Here is a simple breakdown of what they did and why it matters:

1. The Problem: The "Goldfish" Robot

Right now, many AI benchmarks (tests for AI) are like testing a human's memory by asking them to solve a math problem they can see on a piece of paper. But real life is different. Real life is like a game of Shell Game (where a ball is hidden under one of three cups).

  • The Issue: If a robot can't remember which cup the ball is under once it's covered, it fails.
  • The Gap: Scientists didn't have a standard "report card" to test if a robot is good at remembering different kinds of things (like locations, colors, or sequences of events). Every researcher built their own tiny test, making it impossible to compare robots fairly.

2. The Solution: The MIKASA "Memory Gym"

The authors built a massive, standardized gym called MIKASA (Memory-Intensive Skills Assessment Suite for Agents). Think of it as a Universal Driver's License Test for robot memory.

They organized the tests into four main categories, using simple analogies:

  • Object Memory (The "Where's Waldo" Test):
    • The Task: A robot sees a red ball, then a cup covers it. The robot must remember the ball is still there and touch the right cup.
    • Real Life: Finding your keys that you put under a magazine.
  • Spatial Memory (The "Mental Map" Test):
    • The Task: A robot sees a peg in a specific spot, then has to rotate it to a new angle without losing track of where it started.
    • Real Life: Walking through your house in the dark because you remember where the furniture is.
  • Sequential Memory (The "Recipe" Test):
    • The Task: The robot sees a red cube, then a blue one, then a green one. Later, it has to pick them up in that exact order.
    • Real Life: Remembering the steps to bake a cake: flour, then eggs, then sugar.
  • Memory Capacity (The "Grocery List" Test):
    • The Task: The robot has to remember the colors of seven different cubes shown all at once, then pick them all out later.
    • Real Life: Trying to remember a 7-digit phone number you just heard.

3. The "Reality Check": Robots Are Bad at This

The authors tested many of the smartest robots and AI models currently available (including some that can talk and see, called VLA models) on these 32 new tasks.

The results were humbling:

  • In a perfect world (Full Memory): When the robot could see everything perfectly (like a video game with no fog), the robots were amazing. They got 100% of the tasks right.
  • In the real world (Partial Memory): As soon as they had to remember something because it was hidden or happened in the past, the robots crashed and burned.
    • Even the "smartest" models, which can write poetry and chat, failed to remember a simple color if it was hidden for just a few seconds.
    • It's like a super-genius who can solve complex physics equations but forgets your name five seconds after you introduce yourself.

4. Why This Matters

The paper argues that for robots to truly help us in the real world (cleaning, cooking, caring for the elderly), they need better memory, not just better eyes or stronger arms.
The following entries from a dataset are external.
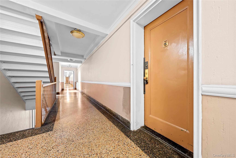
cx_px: 118
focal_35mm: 12
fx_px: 79
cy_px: 79
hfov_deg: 112.6
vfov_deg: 90.0
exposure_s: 30
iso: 100
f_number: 10
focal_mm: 12
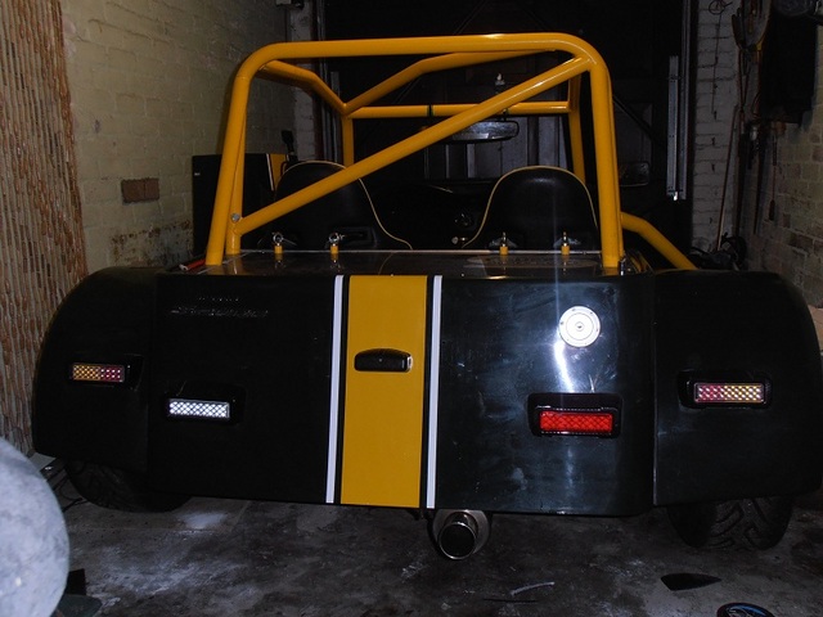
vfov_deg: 38.7
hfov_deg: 50.1
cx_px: 412
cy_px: 308
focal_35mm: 37
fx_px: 880
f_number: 3.9
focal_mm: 6.61
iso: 125
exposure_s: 1/40
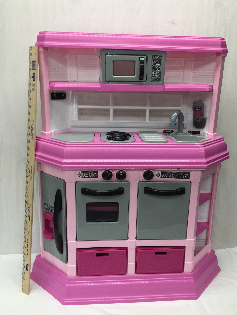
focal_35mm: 31
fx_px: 283
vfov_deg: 58.4
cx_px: 123
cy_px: 158
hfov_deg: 45.4
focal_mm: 4.15
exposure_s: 1/60
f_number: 2.2
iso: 25
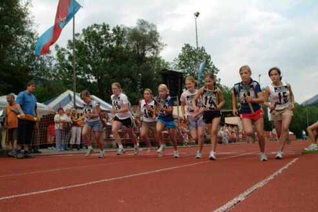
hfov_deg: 53.1
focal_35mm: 36
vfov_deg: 36.9
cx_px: 159
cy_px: 106
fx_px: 318
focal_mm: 24
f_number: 5.6
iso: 100
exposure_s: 1/125
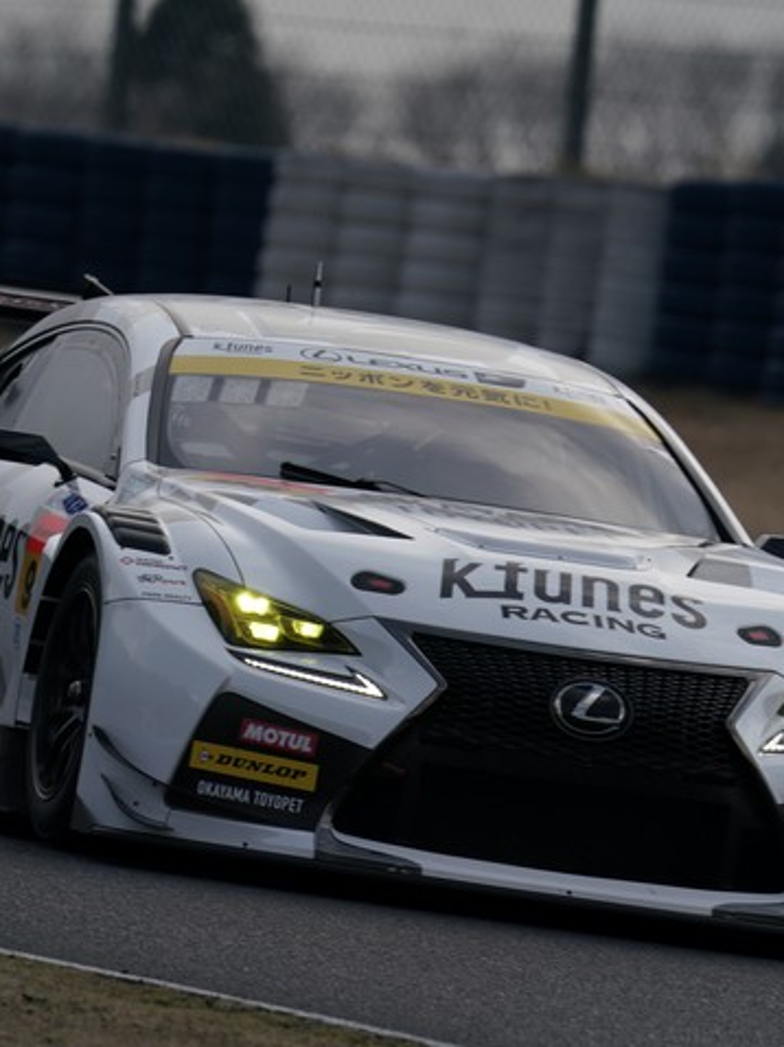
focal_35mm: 869
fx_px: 26266
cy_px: 524
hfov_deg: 1.7
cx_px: 416
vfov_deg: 2.3
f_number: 9
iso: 200
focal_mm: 600
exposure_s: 1/640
Currently, robots are like amnesiacs. They can react to what they see right now, but they struggle to connect the dots between what happened a moment ago and what they need to do next.

The Takeaway:
MIKASA is a new tool that forces AI researchers to stop building robots that only live in the "now." It pushes them to build robots that can actually remember the past, so they can handle the messy, hidden, and complex tasks of real life.

In short: We are building robots with great eyes but terrible memories. MIKASA is the test that proves it, and the roadmap to fix it.